As you have surely figured out from my past posts, provenance research often requires a great deal of creativity. While auction records, catalogues raisonnés, archival collections, WWII provenance research databases, dealer records, and so on are typically your first steps when delving into a provenance, your research may not (or, sometimes, should not) end there. Quite often, your research takes you beyond the typical art historical provenance resources on a path that can be confusing, unpredictable, and unfamiliar – and that’s what makes provenance research so exciting and, hopefully, rewarding.
Here is just a sampling of some of the outside-of-the-box steps I’ve taken to trace a work of art’s past whereabouts:
- To determine when a work of art came into the United Sates, I tracked down the son of a deceased owner of a shuttered art shipping company and called him to inquire whether the company had any extant records.
- I suspected that a Hungarian family – who founded a lighting company that was later bought by GE – owned a painting, and so I spoke with GE archivists and historians of electrical engineering around the world to gather information about the family and their collection.

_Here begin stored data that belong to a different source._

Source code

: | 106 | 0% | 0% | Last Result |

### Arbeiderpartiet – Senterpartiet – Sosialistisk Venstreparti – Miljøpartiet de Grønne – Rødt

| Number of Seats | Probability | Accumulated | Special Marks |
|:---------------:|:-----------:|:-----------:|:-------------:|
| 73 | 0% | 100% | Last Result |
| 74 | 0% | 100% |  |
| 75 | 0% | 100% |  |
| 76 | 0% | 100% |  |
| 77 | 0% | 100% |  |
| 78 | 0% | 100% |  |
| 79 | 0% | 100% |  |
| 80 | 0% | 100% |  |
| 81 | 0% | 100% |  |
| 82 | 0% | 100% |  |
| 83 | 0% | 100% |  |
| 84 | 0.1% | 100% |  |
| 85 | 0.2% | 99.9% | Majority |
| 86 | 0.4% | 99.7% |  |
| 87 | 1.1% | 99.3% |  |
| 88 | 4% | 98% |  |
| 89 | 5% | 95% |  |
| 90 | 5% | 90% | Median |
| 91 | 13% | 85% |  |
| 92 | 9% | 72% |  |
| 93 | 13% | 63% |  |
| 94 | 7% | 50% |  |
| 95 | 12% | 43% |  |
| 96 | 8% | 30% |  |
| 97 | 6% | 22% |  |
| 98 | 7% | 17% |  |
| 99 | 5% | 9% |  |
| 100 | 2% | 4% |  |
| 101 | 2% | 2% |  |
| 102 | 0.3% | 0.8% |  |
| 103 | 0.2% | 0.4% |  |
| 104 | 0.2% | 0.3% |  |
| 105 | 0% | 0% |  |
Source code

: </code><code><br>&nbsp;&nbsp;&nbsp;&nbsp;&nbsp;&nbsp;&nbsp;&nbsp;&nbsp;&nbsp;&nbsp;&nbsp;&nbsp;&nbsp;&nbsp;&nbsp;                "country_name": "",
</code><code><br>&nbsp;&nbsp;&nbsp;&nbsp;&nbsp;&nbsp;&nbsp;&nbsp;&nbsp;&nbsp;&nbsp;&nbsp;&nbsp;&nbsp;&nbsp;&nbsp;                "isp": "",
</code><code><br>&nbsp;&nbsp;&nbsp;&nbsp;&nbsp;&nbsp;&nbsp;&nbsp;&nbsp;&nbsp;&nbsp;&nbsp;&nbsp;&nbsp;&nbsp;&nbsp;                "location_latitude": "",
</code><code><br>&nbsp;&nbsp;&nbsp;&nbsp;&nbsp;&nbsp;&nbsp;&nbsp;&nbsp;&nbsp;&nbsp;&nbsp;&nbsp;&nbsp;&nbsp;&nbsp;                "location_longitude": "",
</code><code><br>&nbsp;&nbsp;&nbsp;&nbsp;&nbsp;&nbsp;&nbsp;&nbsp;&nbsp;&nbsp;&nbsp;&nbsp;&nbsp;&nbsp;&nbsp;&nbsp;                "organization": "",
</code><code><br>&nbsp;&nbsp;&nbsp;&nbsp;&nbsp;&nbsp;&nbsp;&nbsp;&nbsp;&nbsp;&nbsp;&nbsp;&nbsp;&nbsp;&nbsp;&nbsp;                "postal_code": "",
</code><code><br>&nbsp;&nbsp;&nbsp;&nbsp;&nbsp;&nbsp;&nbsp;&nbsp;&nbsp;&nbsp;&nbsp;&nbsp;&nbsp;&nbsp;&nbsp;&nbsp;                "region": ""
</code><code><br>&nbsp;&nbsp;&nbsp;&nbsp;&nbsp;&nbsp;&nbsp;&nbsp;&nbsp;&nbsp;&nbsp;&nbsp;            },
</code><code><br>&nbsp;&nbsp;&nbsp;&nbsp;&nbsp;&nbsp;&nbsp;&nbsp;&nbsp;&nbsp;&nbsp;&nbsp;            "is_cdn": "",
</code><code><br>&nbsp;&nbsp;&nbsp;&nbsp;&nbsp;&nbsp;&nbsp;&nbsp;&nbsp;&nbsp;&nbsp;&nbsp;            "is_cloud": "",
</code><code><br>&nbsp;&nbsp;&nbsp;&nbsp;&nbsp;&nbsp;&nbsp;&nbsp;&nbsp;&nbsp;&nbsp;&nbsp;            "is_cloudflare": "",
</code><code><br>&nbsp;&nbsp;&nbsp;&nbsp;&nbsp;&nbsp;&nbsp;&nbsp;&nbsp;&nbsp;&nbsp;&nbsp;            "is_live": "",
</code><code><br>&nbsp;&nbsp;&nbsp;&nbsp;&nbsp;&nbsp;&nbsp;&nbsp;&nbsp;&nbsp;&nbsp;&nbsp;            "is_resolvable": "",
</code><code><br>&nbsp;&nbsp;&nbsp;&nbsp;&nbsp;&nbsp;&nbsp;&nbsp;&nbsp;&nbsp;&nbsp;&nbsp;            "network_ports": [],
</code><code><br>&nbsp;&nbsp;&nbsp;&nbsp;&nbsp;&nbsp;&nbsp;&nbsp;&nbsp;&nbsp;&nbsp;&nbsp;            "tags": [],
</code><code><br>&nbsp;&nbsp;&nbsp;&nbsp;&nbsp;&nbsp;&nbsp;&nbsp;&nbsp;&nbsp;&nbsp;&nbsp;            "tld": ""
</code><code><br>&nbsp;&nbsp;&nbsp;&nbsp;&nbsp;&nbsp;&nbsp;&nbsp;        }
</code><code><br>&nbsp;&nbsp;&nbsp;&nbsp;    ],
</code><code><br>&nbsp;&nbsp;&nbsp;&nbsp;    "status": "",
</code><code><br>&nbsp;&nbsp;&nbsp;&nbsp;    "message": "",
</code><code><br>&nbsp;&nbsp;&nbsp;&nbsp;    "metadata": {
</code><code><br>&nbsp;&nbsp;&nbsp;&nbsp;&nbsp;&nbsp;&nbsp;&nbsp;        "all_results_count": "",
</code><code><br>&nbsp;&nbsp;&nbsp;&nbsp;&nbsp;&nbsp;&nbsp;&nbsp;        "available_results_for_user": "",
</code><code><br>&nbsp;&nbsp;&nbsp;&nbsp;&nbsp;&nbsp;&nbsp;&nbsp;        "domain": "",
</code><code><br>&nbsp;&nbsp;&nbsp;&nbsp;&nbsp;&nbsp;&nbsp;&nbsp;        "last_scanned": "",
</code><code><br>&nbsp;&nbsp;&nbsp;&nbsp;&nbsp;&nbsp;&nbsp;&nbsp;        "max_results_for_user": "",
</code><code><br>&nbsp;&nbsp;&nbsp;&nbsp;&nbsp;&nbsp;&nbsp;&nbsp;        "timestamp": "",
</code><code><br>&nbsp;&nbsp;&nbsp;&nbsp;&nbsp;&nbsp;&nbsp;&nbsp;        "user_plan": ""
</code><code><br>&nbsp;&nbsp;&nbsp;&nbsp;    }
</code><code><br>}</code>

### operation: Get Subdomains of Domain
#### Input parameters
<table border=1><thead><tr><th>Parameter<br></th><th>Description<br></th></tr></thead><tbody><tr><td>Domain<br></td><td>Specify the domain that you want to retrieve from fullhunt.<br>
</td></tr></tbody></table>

- I requested (from various courts) and reviewed the wills of several generations of several families to search for references to a particular painting.
- Because a specific painting may have been sold along with the house in which it hung, I searched New York City directories across several decades to identify the succession of owners of a particular house in Manhattan.
- The painting I was researching was photographed by an American photographer at some point in the 1940s-60s, so I consulted the records of the photographer to determine, based on the negative number, when the photograph had been taken in order to isolate the year by which the painting was in the United States.
- I determined that a painting’s provenance had been confused and conflated with that of another painting, so, I researched the other painting’s provenance to sort out what should and should not belong in which provenance.
- To determine whether the painting in question (depicting men playing cards) and another painting, listed in an auction catalogue, were one and the same, I researched French slang terms for card games.
- I have searched for photographs of prominent collectors’ homes to see if the painting being researched is visible.
- When only a misspelled or partial name is available, Google is your best friend.
- When a vague note in a catalogue raisonné mentioned that a painting was formerly accompanied by an unusual framing device, I researched possible past dealers/owners to see if any were known for using atypical frames on works in their stock/collections.
- I have located and called descendants of suspected former owners to ask them whether they recall seeing the works of art in their family’s possession.